脊髄電気刺激療法
痛みの感覚は、痛みの信号が神経から脊髄を通って脳に伝わってはじめて「痛い」と認識されます。脊髄に電気刺激を与えることで痛みの信号が脳に伝わりにくくなり、痛みがやわらぐと考えられています。実際は、痛みのある部位に心地よい刺激が重なることで痛みがやわらぐと言われています。
脊髄刺激療法とは、脊髄に微弱な電気を流すことにより、痛みをやわらげる治療方法です。この治療では試験的に刺激を行い(トライアル)、 効果を確かめます。効果がある場合に、刺激装置などの機器一式を植込みます(本植込み)。本植込みにより、患者さんご自身が刺激装置を操作し、いつでも自分で痛みをコントロールすることができるようになります。痛みをやわらげることで、日常生活の活動の幅を広げることを目的としています。

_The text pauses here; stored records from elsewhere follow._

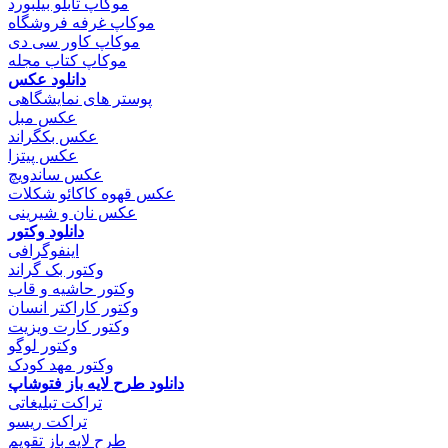
موکاپ تابلو بیلبورد
موکاپ غرفه فروشگاه
موکاپ کاور سی دی
موکاپ کتاب مجله
دانلود عکس
پوستر های نمایشگاهی
عکس مبل
عکس بکگراند
عکس پیتزا
عکس ساندویچ
عکس قهوه کاکائو شکلات
عکس نان و شیرینی
دانلود وکتور
اینفوگرافی
وکتور بک گراند
وکتور حاشیه و قاب
وکتور کاراکتر انسان
وکتور کارت ویزیت
وکتور لوگو
وکتور مهد کودک
دانلود طرح لایه باز فتوشاپ
تراکت تبلیغاتی
تراکت ریسو
طرح لایه باز تقویم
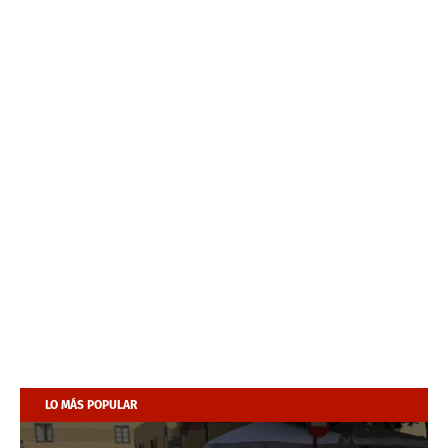
LO MÁS POPULAR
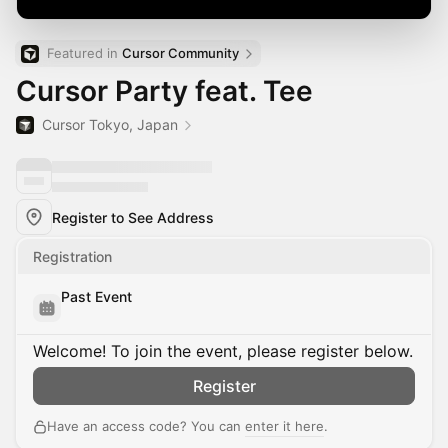
Featured in 
Cursor Community
Cursor Party feat. Tee
Cursor Tokyo, Japan
Register to See Address
Registration
Past Event
Welcome! To join the event, please register below.
Register
Have an access code? You can
enter it here
.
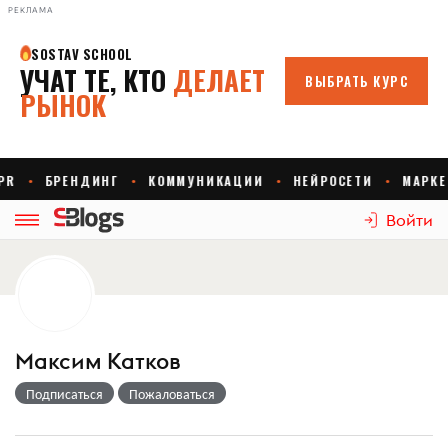
РЕКЛАМА
Войти
Максим Катков
Подписаться
Пожаловаться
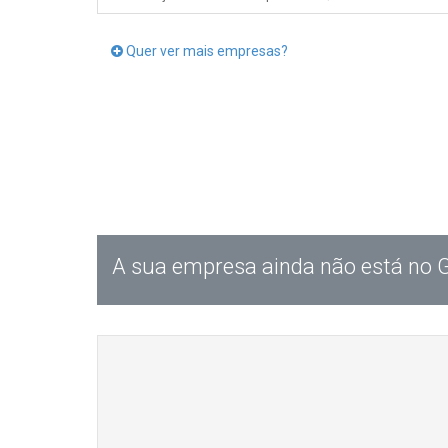
Quer ver mais empresas?
A sua empresa ainda não está no 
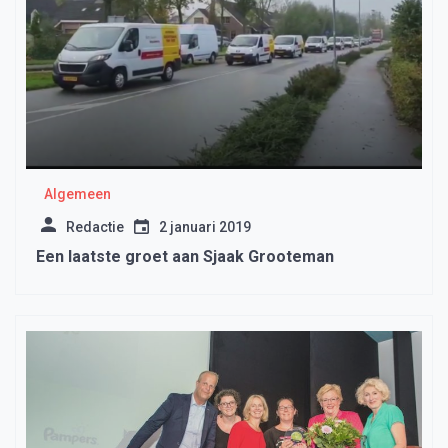
Algemeen
Redactie
2 januari 2019
Een laatste groet aan Sjaak Grooteman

脊髄刺激療法は、神経の異常による痛みや血流障害による痛みなどにおいて、通常の痛み治療(薬物療法や神経ブロックなど)にて改善がみられない慢性難治性の痛みに効果があります。
- 脊椎手術後の痛み
- CRPS(複合性局所疼痛症候群:ケガなどがきっかけで、傷が治癒した後でも続く痛み)
- 末梢血管障害(閉塞性動脈硬化症、バージャー病、レイノー病など)による痛み
- 脊椎・脊髄疾患(脊柱管狭窄症など)による痛み
- 帯状疱疹後神経痛
- 幻肢痛
- 脊髄損傷後の痛み
脊髄刺激療法では、電極リードを試験的に皮膚から針を通して挿入し、試験刺激期間中(1週間程度)に患者さまご自身で効果を判定します(トライアル)。効果が確かめられた場合、体内に電極リードと刺激装置を植込む手術を行います(本植込み)。本植え込みの場合、2週間程度の入院が必要です。